(RECORDS FOR THE EXERCISE begins)
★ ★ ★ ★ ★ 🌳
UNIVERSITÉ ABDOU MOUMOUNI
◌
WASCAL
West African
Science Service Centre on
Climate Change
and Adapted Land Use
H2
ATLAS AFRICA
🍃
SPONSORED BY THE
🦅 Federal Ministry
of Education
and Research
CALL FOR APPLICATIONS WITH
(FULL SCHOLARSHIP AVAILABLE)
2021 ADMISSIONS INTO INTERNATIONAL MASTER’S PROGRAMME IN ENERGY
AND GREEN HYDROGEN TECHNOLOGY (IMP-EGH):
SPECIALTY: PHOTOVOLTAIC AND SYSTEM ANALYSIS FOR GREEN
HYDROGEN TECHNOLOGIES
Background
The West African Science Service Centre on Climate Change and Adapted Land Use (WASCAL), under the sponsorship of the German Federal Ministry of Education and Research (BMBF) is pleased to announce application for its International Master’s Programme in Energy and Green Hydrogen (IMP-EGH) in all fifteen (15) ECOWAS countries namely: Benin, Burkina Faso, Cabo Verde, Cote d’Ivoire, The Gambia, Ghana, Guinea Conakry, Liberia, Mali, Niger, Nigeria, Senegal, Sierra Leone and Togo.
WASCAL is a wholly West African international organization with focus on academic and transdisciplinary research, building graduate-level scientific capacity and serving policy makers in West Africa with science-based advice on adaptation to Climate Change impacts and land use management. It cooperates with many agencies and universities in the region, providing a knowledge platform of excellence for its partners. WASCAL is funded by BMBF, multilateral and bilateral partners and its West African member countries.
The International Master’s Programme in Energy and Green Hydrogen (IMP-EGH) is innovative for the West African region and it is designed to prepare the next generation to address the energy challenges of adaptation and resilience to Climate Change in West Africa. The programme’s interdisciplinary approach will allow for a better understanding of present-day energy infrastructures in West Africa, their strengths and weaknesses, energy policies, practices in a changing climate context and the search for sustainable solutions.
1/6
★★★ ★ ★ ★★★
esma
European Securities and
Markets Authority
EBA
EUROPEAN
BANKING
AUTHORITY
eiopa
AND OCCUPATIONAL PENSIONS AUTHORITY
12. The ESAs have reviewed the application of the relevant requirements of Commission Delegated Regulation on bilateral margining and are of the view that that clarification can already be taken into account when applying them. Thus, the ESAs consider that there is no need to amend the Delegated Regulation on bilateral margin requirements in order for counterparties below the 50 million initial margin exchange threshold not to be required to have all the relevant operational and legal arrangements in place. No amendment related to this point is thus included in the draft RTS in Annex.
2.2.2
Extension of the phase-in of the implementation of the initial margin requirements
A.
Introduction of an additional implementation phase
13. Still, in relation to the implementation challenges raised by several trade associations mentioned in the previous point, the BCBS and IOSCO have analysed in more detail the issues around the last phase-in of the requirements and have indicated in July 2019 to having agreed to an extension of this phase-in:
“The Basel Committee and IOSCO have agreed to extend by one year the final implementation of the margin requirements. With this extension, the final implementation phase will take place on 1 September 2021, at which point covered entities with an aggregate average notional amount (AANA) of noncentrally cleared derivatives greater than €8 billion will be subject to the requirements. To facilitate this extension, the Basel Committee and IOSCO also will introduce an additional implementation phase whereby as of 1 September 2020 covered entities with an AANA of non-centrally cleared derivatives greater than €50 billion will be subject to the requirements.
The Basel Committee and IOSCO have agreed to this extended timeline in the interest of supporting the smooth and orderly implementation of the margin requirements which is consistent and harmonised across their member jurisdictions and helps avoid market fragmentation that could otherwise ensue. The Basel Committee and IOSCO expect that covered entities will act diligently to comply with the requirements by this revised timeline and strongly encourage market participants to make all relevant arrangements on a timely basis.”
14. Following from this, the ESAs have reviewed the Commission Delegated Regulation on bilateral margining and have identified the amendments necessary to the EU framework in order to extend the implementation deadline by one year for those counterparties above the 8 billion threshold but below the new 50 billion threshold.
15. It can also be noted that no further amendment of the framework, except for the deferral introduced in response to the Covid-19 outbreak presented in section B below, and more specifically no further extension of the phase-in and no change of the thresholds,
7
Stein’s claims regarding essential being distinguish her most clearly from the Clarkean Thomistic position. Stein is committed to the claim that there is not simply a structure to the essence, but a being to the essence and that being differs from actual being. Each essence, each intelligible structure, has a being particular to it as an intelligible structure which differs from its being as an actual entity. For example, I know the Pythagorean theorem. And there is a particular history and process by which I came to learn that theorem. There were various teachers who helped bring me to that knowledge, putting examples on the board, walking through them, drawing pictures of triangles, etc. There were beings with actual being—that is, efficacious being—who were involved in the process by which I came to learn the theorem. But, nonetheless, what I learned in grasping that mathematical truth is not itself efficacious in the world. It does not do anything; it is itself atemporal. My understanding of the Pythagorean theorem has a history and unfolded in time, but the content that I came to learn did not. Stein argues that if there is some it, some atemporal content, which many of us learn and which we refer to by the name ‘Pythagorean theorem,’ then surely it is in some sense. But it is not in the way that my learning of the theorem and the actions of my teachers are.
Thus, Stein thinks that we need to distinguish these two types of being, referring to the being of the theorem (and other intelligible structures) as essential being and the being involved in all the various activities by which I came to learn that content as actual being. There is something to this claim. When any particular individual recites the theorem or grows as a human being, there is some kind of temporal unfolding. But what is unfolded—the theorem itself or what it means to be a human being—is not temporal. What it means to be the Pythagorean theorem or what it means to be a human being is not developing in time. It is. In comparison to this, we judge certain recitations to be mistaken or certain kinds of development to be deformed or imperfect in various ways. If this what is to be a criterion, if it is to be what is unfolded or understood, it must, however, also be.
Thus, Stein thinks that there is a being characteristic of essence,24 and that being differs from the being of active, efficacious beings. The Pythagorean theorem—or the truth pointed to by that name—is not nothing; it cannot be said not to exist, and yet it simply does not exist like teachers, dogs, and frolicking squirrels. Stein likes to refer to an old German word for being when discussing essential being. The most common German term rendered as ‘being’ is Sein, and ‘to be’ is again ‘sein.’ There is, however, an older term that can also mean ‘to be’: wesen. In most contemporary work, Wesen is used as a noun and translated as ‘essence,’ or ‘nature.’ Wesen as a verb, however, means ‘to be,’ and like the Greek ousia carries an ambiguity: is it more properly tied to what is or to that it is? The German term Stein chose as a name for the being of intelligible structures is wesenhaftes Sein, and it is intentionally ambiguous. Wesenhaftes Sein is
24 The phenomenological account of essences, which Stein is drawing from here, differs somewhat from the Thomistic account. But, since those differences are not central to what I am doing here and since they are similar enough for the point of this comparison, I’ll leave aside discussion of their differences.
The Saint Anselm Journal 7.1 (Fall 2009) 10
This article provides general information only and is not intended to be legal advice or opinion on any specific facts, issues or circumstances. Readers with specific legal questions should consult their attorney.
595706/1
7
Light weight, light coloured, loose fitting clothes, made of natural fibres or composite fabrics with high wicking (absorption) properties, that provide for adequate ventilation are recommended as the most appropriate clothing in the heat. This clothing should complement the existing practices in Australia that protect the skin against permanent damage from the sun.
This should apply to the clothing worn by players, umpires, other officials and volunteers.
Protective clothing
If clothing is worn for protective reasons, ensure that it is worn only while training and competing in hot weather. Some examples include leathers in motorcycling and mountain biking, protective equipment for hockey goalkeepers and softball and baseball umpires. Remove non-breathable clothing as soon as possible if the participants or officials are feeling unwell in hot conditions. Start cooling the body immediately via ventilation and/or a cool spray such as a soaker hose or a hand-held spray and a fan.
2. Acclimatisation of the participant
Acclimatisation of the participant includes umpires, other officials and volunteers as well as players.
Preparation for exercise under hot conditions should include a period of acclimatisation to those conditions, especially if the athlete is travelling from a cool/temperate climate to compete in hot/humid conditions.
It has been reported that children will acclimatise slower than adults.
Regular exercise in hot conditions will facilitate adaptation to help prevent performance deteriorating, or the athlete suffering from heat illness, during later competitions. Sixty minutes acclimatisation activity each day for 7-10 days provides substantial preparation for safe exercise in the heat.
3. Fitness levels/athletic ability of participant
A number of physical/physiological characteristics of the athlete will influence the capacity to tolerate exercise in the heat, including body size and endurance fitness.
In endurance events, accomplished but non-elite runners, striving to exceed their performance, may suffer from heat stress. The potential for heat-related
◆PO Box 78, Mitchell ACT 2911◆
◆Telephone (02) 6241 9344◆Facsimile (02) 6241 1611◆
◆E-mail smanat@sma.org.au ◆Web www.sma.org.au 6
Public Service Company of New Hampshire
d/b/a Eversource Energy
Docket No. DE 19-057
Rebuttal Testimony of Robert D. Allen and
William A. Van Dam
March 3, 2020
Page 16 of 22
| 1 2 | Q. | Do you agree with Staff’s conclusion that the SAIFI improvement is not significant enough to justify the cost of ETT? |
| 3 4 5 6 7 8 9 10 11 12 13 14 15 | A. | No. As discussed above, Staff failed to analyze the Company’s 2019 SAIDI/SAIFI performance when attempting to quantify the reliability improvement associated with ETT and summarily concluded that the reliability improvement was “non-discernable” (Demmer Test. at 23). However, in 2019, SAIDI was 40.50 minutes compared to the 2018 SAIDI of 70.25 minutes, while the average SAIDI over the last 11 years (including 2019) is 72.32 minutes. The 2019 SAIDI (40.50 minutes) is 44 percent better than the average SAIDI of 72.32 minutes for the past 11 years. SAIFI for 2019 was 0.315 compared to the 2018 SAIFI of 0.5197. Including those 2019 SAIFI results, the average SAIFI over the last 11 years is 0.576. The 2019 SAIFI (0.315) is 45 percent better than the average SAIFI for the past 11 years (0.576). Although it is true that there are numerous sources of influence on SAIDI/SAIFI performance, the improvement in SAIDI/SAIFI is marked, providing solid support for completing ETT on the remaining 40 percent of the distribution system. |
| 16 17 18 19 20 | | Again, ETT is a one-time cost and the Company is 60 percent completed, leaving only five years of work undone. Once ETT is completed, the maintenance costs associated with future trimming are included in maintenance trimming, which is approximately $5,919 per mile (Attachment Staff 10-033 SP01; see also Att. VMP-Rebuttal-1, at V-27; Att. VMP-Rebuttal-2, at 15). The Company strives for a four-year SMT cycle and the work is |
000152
(RECORDS FOR THE EXERCISE ends)
*EXERCISE DESCRIPTION*: Up to and including the line with "AND OCCUPATIONAL PENSIONS AUTHORITY", write out the records above exactly, starting from their first line.

*YOUR RESPONSE*:
★ ★ ★ ★ ★ 🌳
UNIVERSITÉ ABDOU MOUMOUNI
◌
WASCAL
West African
Science Service Centre on
Climate Change
and Adapted Land Use
H2
ATLAS AFRICA
🍃
SPONSORED BY THE
🦅 Federal Ministry
of Education
and Research
CALL FOR APPLICATIONS WITH
(FULL SCHOLARSHIP AVAILABLE)
2021 ADMISSIONS INTO INTERNATIONAL MASTER’S PROGRAMME IN ENERGY
AND GREEN HYDROGEN TECHNOLOGY (IMP-EGH):
SPECIALTY: PHOTOVOLTAIC AND SYSTEM ANALYSIS FOR GREEN
HYDROGEN TECHNOLOGIES
Background
The West African Science Service Centre on Climate Change and Adapted Land Use (WASCAL), under the sponsorship of the German Federal Ministry of Education and Research (BMBF) is pleased to announce application for its International Master’s Programme in Energy and Green Hydrogen (IMP-EGH) in all fifteen (15) ECOWAS countries namely: Benin, Burkina Faso, Cabo Verde, Cote d’Ivoire, The Gambia, Ghana, Guinea Conakry, Liberia, Mali, Niger, Nigeria, Senegal, Sierra Leone and Togo.
WASCAL is a wholly West African international organization with focus on academic and transdisciplinary research, building graduate-level scientific capacity and serving policy makers in West Africa with science-based advice on adaptation to Climate Change impacts and land use management. It cooperates with many agencies and universities in the region, providing a knowledge platform of excellence for its partners. WASCAL is funded by BMBF, multilateral and bilateral partners and its West African member countries.
The International Master’s Programme in Energy and Green Hydrogen (IMP-EGH) is innovative for the West African region and it is designed to prepare the next generation to address the energy challenges of adaptation and resilience to Climate Change in West Africa. The programme’s interdisciplinary approach will allow for a better understanding of present-day energy infrastructures in West Africa, their strengths and weaknesses, energy policies, practices in a changing climate context and the search for sustainable solutions.
1/6
★★★ ★ ★ ★★★
esma
European Securities and
Markets Authority
EBA
EUROPEAN
BANKING
AUTHORITY
eiopa
AND OCCUPATIONAL PENSIONS AUTHORITY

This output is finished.